[Saved entries]
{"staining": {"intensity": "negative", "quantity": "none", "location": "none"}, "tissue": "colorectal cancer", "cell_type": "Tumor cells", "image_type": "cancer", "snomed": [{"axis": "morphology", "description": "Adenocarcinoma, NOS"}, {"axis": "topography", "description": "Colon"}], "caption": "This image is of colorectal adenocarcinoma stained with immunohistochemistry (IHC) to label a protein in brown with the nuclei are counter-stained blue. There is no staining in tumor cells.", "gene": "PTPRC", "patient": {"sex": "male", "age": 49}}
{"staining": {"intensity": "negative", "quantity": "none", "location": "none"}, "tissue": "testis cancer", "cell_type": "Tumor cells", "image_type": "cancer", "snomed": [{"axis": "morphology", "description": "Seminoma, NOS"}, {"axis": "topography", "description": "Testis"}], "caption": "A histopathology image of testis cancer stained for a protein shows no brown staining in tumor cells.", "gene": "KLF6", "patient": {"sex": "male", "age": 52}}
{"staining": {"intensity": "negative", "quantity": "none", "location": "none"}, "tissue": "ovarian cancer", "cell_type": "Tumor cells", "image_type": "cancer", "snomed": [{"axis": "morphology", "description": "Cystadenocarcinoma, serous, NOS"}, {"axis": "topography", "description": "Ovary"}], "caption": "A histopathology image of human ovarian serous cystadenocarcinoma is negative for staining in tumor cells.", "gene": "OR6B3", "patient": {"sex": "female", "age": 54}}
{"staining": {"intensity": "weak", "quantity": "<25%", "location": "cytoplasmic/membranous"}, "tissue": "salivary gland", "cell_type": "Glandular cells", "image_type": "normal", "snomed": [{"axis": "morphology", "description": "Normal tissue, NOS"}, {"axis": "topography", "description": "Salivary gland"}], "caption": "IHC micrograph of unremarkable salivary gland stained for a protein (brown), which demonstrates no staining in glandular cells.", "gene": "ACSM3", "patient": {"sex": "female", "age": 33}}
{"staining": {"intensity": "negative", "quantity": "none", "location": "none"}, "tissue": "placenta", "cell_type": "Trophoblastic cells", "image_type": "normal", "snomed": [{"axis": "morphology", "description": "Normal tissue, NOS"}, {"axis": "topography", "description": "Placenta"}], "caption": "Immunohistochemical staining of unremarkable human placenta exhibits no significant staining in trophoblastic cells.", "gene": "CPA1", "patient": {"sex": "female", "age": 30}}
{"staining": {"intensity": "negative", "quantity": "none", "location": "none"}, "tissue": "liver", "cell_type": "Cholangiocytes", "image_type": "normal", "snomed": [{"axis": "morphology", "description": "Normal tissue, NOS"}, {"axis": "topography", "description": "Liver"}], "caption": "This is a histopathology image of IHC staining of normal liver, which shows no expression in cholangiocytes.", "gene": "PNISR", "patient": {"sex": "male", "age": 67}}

# Your instructions:
Restate each of the records exactly, leaving nothing out.

# Task result:
{"staining": {"intensity": "negative", "quantity": "none", "location": "none"}, "tissue": "colorectal cancer", "cell_type": "Tumor cells", "image_type": "cancer", "snomed": [{"axis": "morphology", "description": "Adenocarcinoma, NOS"}, {"axis": "topography", "description": "Colon"}], "caption": "This image is of colorectal adenocarcinoma stained with immunohistochemistry (IHC) to label a protein in brown with the nuclei are counter-stained blue. There is no staining in tumor cells.", "gene": "PTPRC", "patient": {"sex": "male", "age": 49}}
{"staining": {"intensity": "negative", "quantity": "none", "location": "none"}, "tissue": "testis cancer", "cell_type": "Tumor cells", "image_type": "cancer", "snomed": [{"axis": "morphology", "description": "Seminoma, NOS"}, {"axis": "topography", "description": "Testis"}], "caption": "A histopathology image of testis cancer stained for a protein shows no brown staining in tumor cells.", "gene": "KLF6", "patient": {"sex": "male", "age": 52}}
{"staining": {"intensity": "negative", "quantity": "none", "location": "none"}, "tissue": "ovarian cancer", "cell_type": "Tumor cells", "image_type": "cancer", "snomed": [{"axis": "morphology", "description": "Cystadenocarcinoma, serous, NOS"}, {"axis": "topography", "description": "Ovary"}], "caption": "A histopathology image of human ovarian serous cystadenocarcinoma is negative for staining in tumor cells.", "gene": "OR6B3", "patient": {"sex": "female", "age": 54}}
{"staining": {"intensity": "weak", "quantity": "<25%", "location": "cytoplasmic/membranous"}, "tissue": "salivary gland", "cell_type": "Glandular cells", "image_type": "normal", "snomed": [{"axis": "morphology", "description": "Normal tissue, NOS"}, {"axis": "topography", "description": "Salivary gland"}], "caption": "IHC micrograph of unremarkable salivary gland stained for a protein (brown), which demonstrates no staining in glandular cells.", "gene": "ACSM3", "patient": {"sex": "female", "age": 33}}
{"staining": {"intensity": "negative", "quantity": "none", "location": "none"}, "tissue": "placenta", "cell_type": "Trophoblastic cells", "image_type": "normal", "snomed": [{"axis": "morphology", "description": "Normal tissue, NOS"}, {"axis": "topography", "description": "Placenta"}], "caption": "Immunohistochemical staining of unremarkable human placenta exhibits no significant staining in trophoblastic cells.", "gene": "CPA1", "patient": {"sex": "female", "age": 30}}
{"staining": {"intensity": "negative", "quantity": "none", "location": "none"}, "tissue": "liver", "cell_type": "Cholangiocytes", "image_type": "normal", "snomed": [{"axis": "morphology", "description": "Normal tissue, NOS"}, {"axis": "topography", "description": "Liver"}], "caption": "This is a histopathology image of IHC staining of normal liver, which shows no expression in cholangiocytes.", "gene": "PNISR", "patient": {"sex": "male", "age": 67}}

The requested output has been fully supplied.